◆ **Work to complete**: Put the text of the records, from the start through the line containing "adequada para a execução do teste.", into a JSON list of strings with one string per line and no blank lines.

[Dataset entries]

++++++++++++++++++++

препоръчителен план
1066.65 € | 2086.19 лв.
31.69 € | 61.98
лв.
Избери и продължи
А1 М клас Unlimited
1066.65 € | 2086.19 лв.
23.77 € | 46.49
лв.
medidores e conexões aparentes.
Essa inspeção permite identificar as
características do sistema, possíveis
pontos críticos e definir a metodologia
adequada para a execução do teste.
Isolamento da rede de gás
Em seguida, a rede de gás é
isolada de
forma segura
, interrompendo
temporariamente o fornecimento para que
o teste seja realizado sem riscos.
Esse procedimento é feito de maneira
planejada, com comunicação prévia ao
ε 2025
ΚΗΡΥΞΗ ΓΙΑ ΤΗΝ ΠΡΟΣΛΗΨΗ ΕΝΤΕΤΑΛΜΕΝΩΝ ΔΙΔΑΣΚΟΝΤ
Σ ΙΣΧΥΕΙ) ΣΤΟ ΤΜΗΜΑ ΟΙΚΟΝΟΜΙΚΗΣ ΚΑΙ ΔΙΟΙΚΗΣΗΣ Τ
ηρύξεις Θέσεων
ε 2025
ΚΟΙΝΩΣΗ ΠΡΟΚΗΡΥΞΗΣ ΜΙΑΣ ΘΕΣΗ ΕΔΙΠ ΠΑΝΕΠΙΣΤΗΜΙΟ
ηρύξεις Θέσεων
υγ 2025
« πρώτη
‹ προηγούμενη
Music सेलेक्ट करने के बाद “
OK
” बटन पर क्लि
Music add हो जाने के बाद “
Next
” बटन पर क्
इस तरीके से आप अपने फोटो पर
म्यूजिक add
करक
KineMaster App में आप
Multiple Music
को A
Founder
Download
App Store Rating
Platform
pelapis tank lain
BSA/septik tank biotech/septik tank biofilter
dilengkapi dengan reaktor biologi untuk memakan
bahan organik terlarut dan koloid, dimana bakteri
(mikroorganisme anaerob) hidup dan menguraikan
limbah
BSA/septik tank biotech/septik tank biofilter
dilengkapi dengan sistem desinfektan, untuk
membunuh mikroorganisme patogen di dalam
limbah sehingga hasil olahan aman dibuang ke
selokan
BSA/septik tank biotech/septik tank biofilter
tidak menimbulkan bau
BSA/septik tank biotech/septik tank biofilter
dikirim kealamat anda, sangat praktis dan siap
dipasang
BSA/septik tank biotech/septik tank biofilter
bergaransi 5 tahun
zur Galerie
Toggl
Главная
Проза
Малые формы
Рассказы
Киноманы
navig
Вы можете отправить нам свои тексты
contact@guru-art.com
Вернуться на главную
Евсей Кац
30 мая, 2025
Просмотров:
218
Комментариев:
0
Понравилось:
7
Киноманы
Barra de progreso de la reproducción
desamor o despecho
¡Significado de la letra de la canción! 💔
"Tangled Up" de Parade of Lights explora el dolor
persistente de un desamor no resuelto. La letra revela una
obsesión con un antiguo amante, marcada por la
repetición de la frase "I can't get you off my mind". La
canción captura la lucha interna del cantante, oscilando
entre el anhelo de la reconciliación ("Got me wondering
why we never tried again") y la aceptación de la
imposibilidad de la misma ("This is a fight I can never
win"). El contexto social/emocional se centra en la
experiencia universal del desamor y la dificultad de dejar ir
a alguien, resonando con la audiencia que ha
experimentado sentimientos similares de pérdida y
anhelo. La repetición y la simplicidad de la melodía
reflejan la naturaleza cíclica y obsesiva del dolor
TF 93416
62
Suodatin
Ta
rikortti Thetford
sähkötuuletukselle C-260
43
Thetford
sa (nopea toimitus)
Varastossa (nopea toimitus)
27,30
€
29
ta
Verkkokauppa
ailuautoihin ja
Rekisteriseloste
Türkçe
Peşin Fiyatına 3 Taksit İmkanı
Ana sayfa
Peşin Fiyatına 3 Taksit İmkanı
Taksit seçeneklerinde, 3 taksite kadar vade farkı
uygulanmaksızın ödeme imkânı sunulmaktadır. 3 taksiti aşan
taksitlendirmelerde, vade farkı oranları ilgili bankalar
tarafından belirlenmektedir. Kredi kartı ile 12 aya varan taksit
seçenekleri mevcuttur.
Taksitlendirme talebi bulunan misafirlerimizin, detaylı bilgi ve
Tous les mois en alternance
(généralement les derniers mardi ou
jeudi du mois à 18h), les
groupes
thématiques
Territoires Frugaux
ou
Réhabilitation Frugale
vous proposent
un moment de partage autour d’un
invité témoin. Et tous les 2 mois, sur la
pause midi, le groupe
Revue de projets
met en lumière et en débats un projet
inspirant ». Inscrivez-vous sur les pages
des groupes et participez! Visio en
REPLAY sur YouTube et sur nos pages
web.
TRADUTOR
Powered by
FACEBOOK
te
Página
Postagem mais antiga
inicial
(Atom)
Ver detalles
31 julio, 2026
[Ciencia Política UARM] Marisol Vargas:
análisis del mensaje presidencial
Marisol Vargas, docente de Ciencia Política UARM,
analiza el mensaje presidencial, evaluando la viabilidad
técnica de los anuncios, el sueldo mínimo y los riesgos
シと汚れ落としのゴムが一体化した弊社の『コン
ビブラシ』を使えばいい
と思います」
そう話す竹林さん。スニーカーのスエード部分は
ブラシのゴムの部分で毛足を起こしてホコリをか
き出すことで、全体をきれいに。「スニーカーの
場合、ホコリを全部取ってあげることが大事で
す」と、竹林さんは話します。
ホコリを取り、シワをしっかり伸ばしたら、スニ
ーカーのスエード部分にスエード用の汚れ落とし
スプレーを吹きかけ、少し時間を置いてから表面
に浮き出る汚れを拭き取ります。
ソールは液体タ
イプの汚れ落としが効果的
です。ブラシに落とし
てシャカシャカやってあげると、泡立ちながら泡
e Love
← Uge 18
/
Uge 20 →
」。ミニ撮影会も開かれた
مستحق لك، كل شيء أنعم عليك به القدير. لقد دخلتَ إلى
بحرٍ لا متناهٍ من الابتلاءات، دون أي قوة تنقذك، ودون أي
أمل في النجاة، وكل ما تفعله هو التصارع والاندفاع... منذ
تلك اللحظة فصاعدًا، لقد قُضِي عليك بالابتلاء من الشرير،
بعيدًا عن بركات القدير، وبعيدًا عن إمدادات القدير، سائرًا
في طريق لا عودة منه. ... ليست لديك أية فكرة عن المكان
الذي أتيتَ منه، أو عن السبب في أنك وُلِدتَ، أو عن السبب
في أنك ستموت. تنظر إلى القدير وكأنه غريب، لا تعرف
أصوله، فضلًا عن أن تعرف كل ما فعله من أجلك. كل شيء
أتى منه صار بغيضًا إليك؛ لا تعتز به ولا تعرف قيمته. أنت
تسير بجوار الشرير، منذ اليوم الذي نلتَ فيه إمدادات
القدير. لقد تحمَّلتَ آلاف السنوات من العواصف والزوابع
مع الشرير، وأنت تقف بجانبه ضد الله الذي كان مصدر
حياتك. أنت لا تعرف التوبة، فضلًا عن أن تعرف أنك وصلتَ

++++++++++++++++++++

◆ **Solution to this exercise**:
[
  "препоръчителен план",
  "1066.65 € | 2086.19 лв.",
  "31.69 € | 61.98",
  "лв.",
  "Избери и продължи",
  "А1 М клас Unlimited",
  "1066.65 € | 2086.19 лв.",
  "23.77 € | 46.49",
  "лв.",
  "medidores e conexões aparentes.",
  "Essa inspeção permite identificar as",
  "características do sistema, possíveis",
  "pontos críticos e definir a metodologia",
  "adequada para a execução do teste."
]